The Fault in Our Stars, by John Green

From the jacket: “Despite the tumor-shrinking medical miracle that has bought her a few years, Hazel has never been anything but terminal, her final chapter inscribed upon diagnosis. But when a gorgeous plot twist named Augustus Waters suddenly appears at Cancer Kid Support Group, Hazel’s story is about to be completely rewritten.”

My take: Hazel Lancaster, age 16, knows she’s dying. She’s come back from the edge before, from the moment when her parents held a vigil at her bedside believing each breath would be her last. And most days she’s, well, okay with it would be wrong, but as okay with it as you can be when you’re supposed to be counting the rest of your life in decades and when dating and college decisions are supposed to be the biggest hurdles in your immediate future. But she’d rather live out her life in the small circle she’s created — hanging out with her folks, taking classes at the local community college, and enduring the treacly support group sessions her mom makes her attend — than create new relationships that will only cause pain when they inevitably end.

So it’s highly ironic when the support group that her parents force her to go to — where the heretofore high point had been exchanging heavy sighs with half-blind Isaac at every excruciating moment of cheese — brings her into contact with hot ex-basketball player and cancer survivor Augustus Waters, who immediately begins a flirtatious relationship by comparing her to Natalie Portman in V for Vendetta.

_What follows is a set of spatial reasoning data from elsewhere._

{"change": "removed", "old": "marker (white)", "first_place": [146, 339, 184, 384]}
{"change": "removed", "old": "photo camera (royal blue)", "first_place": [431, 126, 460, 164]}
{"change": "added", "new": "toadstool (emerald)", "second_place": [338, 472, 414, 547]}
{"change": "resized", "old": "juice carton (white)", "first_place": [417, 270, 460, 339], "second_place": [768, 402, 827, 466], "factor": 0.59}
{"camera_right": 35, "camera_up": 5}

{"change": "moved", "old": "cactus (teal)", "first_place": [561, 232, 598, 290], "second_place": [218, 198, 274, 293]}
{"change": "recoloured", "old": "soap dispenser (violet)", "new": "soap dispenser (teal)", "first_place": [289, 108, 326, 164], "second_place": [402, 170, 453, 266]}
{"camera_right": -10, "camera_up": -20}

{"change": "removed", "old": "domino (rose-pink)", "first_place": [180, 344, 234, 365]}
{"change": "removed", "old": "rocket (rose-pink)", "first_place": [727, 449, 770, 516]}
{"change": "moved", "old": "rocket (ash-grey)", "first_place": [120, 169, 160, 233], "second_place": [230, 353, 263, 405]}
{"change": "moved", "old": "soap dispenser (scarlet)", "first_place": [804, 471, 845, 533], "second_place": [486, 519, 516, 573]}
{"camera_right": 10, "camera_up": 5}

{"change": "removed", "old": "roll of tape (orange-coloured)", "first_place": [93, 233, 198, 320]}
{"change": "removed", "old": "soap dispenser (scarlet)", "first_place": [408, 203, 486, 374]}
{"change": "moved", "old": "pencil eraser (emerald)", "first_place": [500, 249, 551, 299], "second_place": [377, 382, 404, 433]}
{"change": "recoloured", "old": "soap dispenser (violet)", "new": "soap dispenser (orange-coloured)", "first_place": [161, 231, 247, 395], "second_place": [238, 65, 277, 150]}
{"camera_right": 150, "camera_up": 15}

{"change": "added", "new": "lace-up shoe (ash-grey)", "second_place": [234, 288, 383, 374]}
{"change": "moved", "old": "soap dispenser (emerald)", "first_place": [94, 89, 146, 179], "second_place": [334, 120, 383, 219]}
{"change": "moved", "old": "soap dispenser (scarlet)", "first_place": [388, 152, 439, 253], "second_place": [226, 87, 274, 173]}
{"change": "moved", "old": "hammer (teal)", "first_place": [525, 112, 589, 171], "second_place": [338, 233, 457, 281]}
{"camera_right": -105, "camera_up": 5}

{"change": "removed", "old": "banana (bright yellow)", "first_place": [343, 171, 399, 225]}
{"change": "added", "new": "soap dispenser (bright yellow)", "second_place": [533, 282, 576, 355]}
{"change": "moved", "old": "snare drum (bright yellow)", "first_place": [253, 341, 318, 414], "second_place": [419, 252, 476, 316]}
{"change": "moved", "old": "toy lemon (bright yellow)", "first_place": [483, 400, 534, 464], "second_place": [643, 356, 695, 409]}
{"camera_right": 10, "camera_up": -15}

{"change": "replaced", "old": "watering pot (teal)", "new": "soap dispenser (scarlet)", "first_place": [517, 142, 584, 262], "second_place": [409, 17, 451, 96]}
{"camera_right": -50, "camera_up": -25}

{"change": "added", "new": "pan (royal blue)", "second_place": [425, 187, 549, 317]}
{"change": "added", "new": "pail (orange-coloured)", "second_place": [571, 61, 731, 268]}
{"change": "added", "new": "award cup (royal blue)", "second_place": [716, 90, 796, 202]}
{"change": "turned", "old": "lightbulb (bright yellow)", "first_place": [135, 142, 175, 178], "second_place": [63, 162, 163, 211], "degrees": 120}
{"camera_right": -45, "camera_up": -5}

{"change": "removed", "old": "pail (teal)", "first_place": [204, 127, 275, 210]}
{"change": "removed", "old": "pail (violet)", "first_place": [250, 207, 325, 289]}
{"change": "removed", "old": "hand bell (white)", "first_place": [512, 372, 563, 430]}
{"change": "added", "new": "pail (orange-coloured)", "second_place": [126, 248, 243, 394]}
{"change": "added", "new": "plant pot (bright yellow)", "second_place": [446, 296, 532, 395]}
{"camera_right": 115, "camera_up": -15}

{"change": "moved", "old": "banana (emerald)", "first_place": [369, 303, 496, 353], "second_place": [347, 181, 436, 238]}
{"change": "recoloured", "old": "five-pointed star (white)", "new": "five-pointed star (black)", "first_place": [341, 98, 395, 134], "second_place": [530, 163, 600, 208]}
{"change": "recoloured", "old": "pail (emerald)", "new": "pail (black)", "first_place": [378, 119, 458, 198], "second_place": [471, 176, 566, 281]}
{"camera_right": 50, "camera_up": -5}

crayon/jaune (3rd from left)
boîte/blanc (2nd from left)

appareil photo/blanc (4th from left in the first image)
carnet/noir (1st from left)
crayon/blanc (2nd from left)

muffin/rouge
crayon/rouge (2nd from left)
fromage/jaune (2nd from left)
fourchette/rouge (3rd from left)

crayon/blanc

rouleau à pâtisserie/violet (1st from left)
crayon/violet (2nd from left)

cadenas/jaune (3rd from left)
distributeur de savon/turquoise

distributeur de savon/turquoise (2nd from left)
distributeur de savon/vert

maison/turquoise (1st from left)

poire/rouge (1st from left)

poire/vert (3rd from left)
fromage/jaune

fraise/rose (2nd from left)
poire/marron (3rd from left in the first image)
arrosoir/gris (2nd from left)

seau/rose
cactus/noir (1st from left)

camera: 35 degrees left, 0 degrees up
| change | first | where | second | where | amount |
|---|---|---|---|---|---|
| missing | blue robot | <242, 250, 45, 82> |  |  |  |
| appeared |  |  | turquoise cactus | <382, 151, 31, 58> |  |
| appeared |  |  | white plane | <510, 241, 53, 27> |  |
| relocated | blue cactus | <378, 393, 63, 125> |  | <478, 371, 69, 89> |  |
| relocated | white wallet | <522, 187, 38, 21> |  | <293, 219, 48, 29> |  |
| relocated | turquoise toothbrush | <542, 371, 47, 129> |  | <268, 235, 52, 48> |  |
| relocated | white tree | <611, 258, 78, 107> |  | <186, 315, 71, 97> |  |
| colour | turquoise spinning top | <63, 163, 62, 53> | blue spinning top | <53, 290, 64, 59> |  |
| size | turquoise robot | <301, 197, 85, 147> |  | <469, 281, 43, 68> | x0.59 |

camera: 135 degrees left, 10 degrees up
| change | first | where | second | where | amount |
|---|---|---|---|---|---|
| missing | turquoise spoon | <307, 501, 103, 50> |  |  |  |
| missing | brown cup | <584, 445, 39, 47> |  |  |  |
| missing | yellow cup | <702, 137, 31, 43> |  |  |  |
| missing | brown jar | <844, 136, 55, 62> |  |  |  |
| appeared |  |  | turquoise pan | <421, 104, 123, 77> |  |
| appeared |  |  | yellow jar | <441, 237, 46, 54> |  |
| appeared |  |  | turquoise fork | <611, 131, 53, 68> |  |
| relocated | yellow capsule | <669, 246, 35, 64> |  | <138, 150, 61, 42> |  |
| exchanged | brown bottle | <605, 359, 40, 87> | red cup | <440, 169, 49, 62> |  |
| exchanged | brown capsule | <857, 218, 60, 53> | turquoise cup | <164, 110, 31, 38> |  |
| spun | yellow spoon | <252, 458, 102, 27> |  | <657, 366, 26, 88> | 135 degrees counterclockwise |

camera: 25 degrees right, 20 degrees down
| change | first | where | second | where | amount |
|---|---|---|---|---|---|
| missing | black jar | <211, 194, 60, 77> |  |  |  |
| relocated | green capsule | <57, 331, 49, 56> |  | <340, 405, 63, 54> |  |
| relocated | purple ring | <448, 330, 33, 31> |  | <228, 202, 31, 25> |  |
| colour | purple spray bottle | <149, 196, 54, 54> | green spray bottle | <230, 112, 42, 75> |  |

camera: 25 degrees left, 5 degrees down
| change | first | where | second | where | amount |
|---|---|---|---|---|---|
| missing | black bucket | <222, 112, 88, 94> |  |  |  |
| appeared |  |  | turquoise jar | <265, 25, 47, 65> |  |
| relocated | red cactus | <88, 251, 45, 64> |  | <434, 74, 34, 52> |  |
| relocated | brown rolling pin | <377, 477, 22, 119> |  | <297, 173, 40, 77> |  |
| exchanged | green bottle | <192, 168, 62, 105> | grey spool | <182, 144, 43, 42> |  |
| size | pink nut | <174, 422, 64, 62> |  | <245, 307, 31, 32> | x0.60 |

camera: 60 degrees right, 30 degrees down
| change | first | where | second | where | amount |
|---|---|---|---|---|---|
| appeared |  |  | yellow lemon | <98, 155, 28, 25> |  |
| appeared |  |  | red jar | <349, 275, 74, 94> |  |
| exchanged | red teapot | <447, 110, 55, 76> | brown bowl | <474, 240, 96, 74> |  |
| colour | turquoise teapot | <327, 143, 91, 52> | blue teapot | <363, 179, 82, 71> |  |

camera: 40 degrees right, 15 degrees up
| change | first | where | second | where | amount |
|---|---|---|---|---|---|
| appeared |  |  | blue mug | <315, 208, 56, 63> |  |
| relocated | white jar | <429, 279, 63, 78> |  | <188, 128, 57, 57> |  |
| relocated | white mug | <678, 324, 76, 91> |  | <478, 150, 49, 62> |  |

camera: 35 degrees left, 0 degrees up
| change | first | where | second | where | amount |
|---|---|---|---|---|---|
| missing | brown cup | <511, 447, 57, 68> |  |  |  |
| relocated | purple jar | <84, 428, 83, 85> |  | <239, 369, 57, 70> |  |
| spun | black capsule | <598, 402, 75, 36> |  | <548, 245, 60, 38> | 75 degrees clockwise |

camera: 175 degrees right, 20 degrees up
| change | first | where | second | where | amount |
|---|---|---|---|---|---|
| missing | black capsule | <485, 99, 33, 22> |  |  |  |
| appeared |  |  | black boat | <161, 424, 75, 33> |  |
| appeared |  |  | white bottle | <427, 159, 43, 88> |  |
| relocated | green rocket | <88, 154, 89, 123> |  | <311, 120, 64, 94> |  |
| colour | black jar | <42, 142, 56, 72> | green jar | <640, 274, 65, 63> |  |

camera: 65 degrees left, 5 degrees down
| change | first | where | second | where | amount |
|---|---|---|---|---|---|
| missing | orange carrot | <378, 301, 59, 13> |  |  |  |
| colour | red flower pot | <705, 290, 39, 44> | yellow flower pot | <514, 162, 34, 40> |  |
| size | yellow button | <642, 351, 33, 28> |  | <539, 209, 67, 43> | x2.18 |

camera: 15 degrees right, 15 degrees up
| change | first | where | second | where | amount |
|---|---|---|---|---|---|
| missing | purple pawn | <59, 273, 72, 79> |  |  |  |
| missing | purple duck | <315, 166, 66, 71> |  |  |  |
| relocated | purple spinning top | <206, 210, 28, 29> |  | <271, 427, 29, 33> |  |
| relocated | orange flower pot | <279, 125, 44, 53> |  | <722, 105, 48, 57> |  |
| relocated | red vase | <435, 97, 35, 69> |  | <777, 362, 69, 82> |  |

They bond over their favorite books (his is a sci-fi series with a high body count featuring a hero who routinely escapes from near death adventures; hers is a high-art YA book about a girl with cancer that ends mid-sentence). They flirt. They play video games. They try to help Isaac deal with the loss of his sight and his girlfriend. They establish relationship boundaries and then attempt skirmishes at them to see how well they hold. (Augustus agrees to friendship, but no one has any doubt that he wants Hazel for a girlfriend. Hazel doesn’t want to cause him pain when she dies, so she insists that they can only be friends.) And then, “I fell in love the way you fall asleep: slowly, and then all at once.”

If the book, like life, is doomed to follow a single path that we, as readers, know it must take from shortly after the outset, it does so compassionately and with the knowledge that just because an ending has been pre-ordained does not mean that we can’t mark the milestones, enjoy the company, or find some answers along the way.